Page:Figuier - Les Merveilles de la science, 1867 - 1891, Tome 3.djvu/411

Cette page a été validée par deux contributeurs.

Enfin, la branche ascendante influant davantage sur la longueur de portée que la branche descendante, les plus grandes portées ne seront plus données par le tir sous l’angle de 45 degrés, mais par le pointage sous un angle inférieur ; et les amplitudes correspondant à des angles également éloignés de 45 degrés, ne sont plus égales.

Toutes ces anomalies seront d’autant plus prononcées que la résistance du milieu où se meut le projectile sera plus considérable.

C’est pour mesurer la résistance de l’air aux grandes vitesses, que Robins inventa le pendule balistique usité de nos jours dans les poudreries. Comme nous avons décrit cet appareil à l’article de la fabrication de la poudre (p. 273, fig. 164) et expliqué son fonctionnement, nous n’avons pas à y revenir ici.

La vitesse initiale une fois déterminée, la comparaison de la portée réelle avec la portée calculée d’après la trajectoire dans le vide, donna la mesure de la résistance de l’air.

Robins trouva que, jusqu’aux vitesses de 350 mètres environ par seconde, la loi de Newton pouvait être adoptée sans grande erreur, mais que, pour les vitesses plus grandes, la résistance croissait rapidement. Il reconnut que s’il s’agit des plus grandes vitesses initiales dont soient animés les projectiles : celles de 500 ou 600 mètres par seconde, la loi de Newton ne donne que le tiers de la résistance de l’air.

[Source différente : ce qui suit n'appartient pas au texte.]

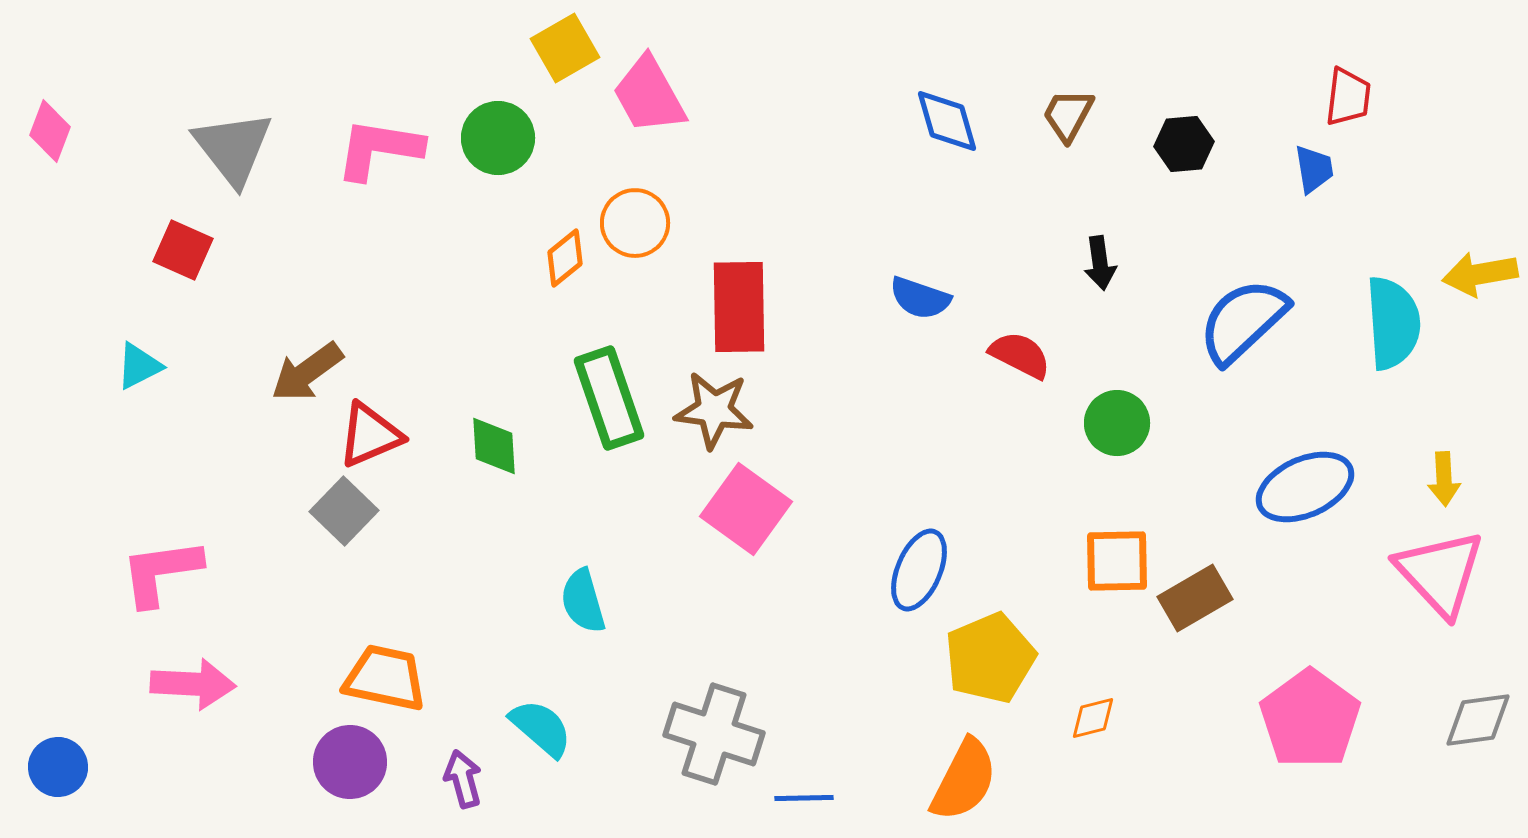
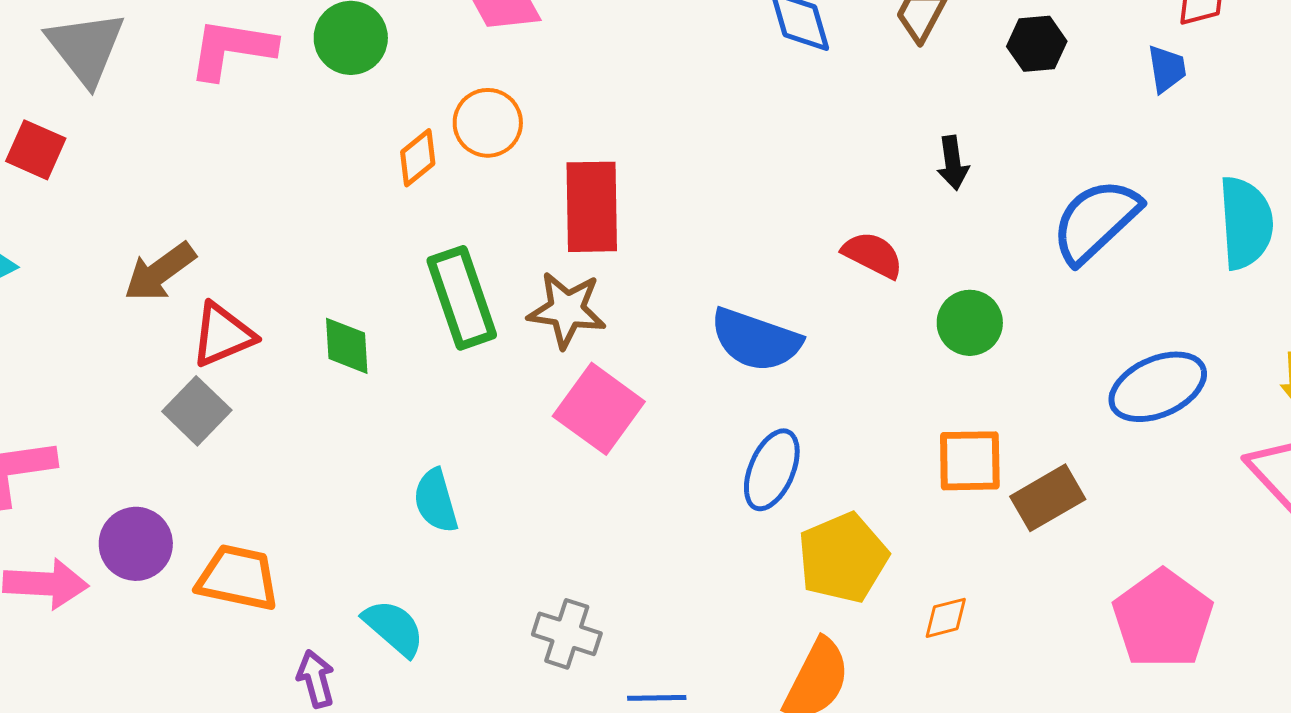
blue semicircle: (920, 298) -> (756, 340), moved, size x1.5
gray cross: (714, 734) -> (567, 634), size x0.7
purple circle: (350, 762) -> (136, 544), moved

Il faut en conclure que les projections sur l’horizontale des parties de la trajectoire décrites dans des temps égaux, ne seront plus égales, comme dans le cas de la parabole dans le vide, ni même décroissant uniformément comme dans l’hypothèse de Newton, mais qu’elles décroîtront rapidement d’abord, et plus lentement vers la fin, suivant une loi qui, de nos jours encore, n’est pas précisée. Tous les autres éléments de la courbe se comporteront d’après cette modification.

La courbe des projectiles, suivant l’hypothèse newtonienne, fut construite, pour la première fois, en 1719, par le géomètre suisse, Jean Bernouilli. Les mathématiciens de ce temps avaient coutume de se proposer mutuellement des problèmes à résoudre ; l’Anglais Keill envoya à Bernouilli cette question : « Déterminer le mouvement d’un globe pesant, dans un milieu de densité uniforme offrant une résistance proportionnelle au carré de la vitesse. » Bernouilli eut la gloire de donner la solution de ce problème.

La loi de la résistance réelle de l’air dans les grandes vitesses, n’étant pas encore aujourd’hui suffisamment établie, il n’y a pas lieu, de notre part, à définir autrement la trajectoire des projectiles, qu’en la rapportant à la parabole. En réalité, la trajectoire vraie s’écarte assez peu de cette courbe pour que ce nom serve à la désigner, et que même, dans les calculs qui ne demandent pas une grande approximation, on emploie les éléments de cette courbe très-simple.

Ainsi, trois systèmes parurent successivement pour déterminer la véritable forme de la trajectoire des projectiles : la parabole admise par Galilée et Torricelli, la courbe logarithmique déduite de la loi de Newton, et la courbe plus complexe indiquée par les travaux de Robins. On construisit des tables de tir basées sur chacune de ces trajectoires.

C’est d’après la trajectoire parabolique de Galilée, que Blondel et Bélidor, en France, croyant pouvoir négliger la résistance de l’air, publièrent, l’un, en 1699, les tables qui se trouvent dans l’Art de jeter les bombes, l’autre, en 1731, celles que contient le livre intitulé le Bombardier français.

Ces tables indiquaient au canonnier l’angle sous lequel il devait pointer sa pièce, avec une charge de poudre donnée, pour atteindre à une distance déterminée ; elles essayaient même de résoudre pratiquement tous les autres problèmes du tir. Mais comme elles manquaient du degré suffisant d’approximation, elles n’eurent jamais grande utilité.